**WORK TASK**
Would you set down the complete data below, exactly as shown?

Saved data entries
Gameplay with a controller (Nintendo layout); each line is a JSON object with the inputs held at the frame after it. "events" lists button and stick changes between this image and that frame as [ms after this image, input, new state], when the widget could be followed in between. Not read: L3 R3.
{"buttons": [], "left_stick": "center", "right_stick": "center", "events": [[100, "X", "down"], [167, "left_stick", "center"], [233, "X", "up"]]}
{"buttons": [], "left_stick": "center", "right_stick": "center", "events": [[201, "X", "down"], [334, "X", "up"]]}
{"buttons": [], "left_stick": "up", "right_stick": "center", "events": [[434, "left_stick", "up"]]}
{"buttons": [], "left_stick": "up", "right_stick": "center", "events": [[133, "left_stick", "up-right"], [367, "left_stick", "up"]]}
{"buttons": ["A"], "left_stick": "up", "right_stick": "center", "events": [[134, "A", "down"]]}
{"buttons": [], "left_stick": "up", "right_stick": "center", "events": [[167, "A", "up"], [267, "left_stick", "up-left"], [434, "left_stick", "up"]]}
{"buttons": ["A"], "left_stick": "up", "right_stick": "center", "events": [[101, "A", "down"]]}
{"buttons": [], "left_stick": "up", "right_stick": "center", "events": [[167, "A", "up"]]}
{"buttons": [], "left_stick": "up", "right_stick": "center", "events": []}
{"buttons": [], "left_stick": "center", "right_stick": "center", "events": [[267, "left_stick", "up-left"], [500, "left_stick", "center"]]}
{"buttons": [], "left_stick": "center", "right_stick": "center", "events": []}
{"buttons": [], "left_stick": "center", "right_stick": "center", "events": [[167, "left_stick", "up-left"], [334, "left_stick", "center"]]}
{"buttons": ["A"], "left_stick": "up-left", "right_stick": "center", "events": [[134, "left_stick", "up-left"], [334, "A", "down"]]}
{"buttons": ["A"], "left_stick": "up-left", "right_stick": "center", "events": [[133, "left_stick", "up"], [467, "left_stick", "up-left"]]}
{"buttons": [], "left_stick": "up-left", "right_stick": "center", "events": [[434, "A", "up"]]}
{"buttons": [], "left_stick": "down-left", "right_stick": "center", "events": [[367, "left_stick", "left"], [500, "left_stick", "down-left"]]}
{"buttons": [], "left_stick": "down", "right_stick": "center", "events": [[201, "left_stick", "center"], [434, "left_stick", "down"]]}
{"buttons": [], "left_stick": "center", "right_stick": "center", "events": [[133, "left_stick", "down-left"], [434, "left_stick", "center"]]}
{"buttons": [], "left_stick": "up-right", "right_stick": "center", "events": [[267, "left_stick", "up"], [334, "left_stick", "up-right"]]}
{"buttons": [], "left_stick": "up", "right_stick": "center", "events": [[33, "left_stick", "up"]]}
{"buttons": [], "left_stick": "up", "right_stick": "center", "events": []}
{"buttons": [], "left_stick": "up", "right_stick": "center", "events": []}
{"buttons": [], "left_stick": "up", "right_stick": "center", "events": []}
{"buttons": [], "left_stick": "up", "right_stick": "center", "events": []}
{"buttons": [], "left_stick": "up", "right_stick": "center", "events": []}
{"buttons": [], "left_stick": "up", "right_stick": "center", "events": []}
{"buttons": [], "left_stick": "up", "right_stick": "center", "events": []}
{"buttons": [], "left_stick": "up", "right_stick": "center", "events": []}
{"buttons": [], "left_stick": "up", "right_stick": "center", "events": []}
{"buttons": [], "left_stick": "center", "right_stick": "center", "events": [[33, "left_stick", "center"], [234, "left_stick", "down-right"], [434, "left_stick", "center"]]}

**WRITTEN ANSWER**
Gameplay with a controller (Nintendo layout); each line is a JSON object with the inputs held at the frame after it. "events" lists button and stick changes between this image and that frame as [ms after this image, input, new state], when the widget could be followed in between. Not read: L3 R3.
{"buttons": [], "left_stick": "center", "right_stick": "center", "events": [[100, "X", "down"], [167, "left_stick", "center"], [233, "X", "up"]]}
{"buttons": [], "left_stick": "center", "right_stick": "center", "events": [[201, "X", "down"], [334, "X", "up"]]}
{"buttons": [], "left_stick": "up", "right_stick": "center", "events": [[434, "left_stick", "up"]]}
{"buttons": [], "left_stick": "up", "right_stick": "center", "events": [[133, "left_stick", "up-right"], [367, "left_stick", "up"]]}
{"buttons": ["A"], "left_stick": "up", "right_stick": "center", "events": [[134, "A", "down"]]}
{"buttons": [], "left_stick": "up", "right_stick": "center", "events": [[167, "A", "up"], [267, "left_stick", "up-left"], [434, "left_stick", "up"]]}
{"buttons": ["A"], "left_stick": "up", "right_stick": "center", "events": [[101, "A", "down"]]}
{"buttons": [], "left_stick": "up", "right_stick": "center", "events": [[167, "A", "up"]]}
{"buttons": [], "left_stick": "up", "right_stick": "center", "events": []}
{"buttons": [], "left_stick": "center", "right_stick": "center", "events": [[267, "left_stick", "up-left"], [500, "left_stick", "center"]]}
{"buttons": [], "left_stick": "center", "right_stick": "center", "events": []}
{"buttons": [], "left_stick": "center", "right_stick": "center", "events": [[167, "left_stick", "up-left"], [334, "left_stick", "center"]]}
{"buttons": ["A"], "left_stick": "up-left", "right_stick": "center", "events": [[134, "left_stick", "up-left"], [334, "A", "down"]]}
{"buttons": ["A"], "left_stick": "up-left", "right_stick": "center", "events": [[133, "left_stick", "up"], [467, "left_stick", "up-left"]]}
{"buttons": [], "left_stick": "up-left", "right_stick": "center", "events": [[434, "A", "up"]]}
{"buttons": [], "left_stick": "down-left", "right_stick": "center", "events": [[367, "left_stick", "left"], [500, "left_stick", "down-left"]]}
{"buttons": [], "left_stick": "down", "right_stick": "center", "events": [[201, "left_stick", "center"], [434, "left_stick", "down"]]}
{"buttons": [], "left_stick": "center", "right_stick": "center", "events": [[133, "left_stick", "down-left"], [434, "left_stick", "center"]]}
{"buttons": [], "left_stick": "up-right", "right_stick": "center", "events": [[267, "left_stick", "up"], [334, "left_stick", "up-right"]]}
{"buttons": [], "left_stick": "up", "right_stick": "center", "events": [[33, "left_stick", "up"]]}
{"buttons": [], "left_stick": "up", "right_stick": "center", "events": []}
{"buttons": [], "left_stick": "up", "right_stick": "center", "events": []}
{"buttons": [], "left_stick": "up", "right_stick": "center", "events": []}
{"buttons": [], "left_stick": "up", "right_stick": "center", "events": []}
{"buttons": [], "left_stick": "up", "right_stick": "center", "events": []}
{"buttons": [], "left_stick": "up", "right_stick": "center", "events": []}
{"buttons": [], "left_stick": "up", "right_stick": "center", "events": []}
{"buttons": [], "left_stick": "up", "right_stick": "center", "events": []}
{"buttons": [], "left_stick": "up", "right_stick": "center", "events": []}
{"buttons": [], "left_stick": "center", "right_stick": "center", "events": [[33, "left_stick", "center"], [234, "left_stick", "down-right"], [434, "left_stick", "center"]]}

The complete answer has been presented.